Instruction
Set down exactly the lines below, starting at the one that contains "Šperky fungují jako fyzický symbol závazku" and ending at the one that contains "Restaurace a hotely jako sezónní", with both of those lines included and nothing else.

Data for this task

■ ■ ■

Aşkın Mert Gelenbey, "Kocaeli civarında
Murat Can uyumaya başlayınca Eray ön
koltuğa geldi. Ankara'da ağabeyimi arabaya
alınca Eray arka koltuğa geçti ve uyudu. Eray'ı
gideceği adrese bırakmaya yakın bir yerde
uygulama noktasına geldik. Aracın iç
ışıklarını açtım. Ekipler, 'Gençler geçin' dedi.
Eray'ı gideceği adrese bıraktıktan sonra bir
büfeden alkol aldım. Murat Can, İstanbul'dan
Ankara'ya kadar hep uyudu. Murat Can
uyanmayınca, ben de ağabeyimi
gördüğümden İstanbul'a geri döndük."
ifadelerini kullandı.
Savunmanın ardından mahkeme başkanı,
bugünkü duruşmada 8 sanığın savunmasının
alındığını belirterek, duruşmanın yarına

■ ■ ■

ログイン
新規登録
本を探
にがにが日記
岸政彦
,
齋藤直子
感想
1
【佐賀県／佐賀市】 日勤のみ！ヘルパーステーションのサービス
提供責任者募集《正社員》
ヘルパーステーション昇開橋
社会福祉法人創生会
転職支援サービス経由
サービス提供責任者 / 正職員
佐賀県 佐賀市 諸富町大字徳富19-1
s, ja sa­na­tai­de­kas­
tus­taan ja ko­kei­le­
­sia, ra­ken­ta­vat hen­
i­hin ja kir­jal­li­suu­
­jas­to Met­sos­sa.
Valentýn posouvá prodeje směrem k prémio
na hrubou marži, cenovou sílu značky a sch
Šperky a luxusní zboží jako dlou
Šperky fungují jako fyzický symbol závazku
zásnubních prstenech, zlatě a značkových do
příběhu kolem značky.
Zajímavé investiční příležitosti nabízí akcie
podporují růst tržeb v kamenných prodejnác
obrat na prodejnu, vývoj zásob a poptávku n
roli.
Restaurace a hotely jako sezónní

■ ■ ■

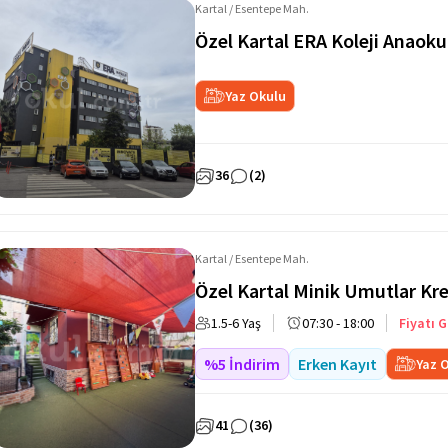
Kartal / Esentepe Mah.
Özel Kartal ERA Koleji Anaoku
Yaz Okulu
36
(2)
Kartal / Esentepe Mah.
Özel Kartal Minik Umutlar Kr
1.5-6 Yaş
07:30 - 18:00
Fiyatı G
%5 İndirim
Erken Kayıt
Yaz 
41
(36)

■ ■ ■

Finished task
Šperky fungují jako fyzický symbol závazku
zásnubních prstenech, zlatě a značkových do
příběhu kolem značky.
Zajímavé investiční příležitosti nabízí akcie
podporují růst tržeb v kamenných prodejnác
obrat na prodejnu, vývoj zásob a poptávku n
roli.
Restaurace a hotely jako sezónní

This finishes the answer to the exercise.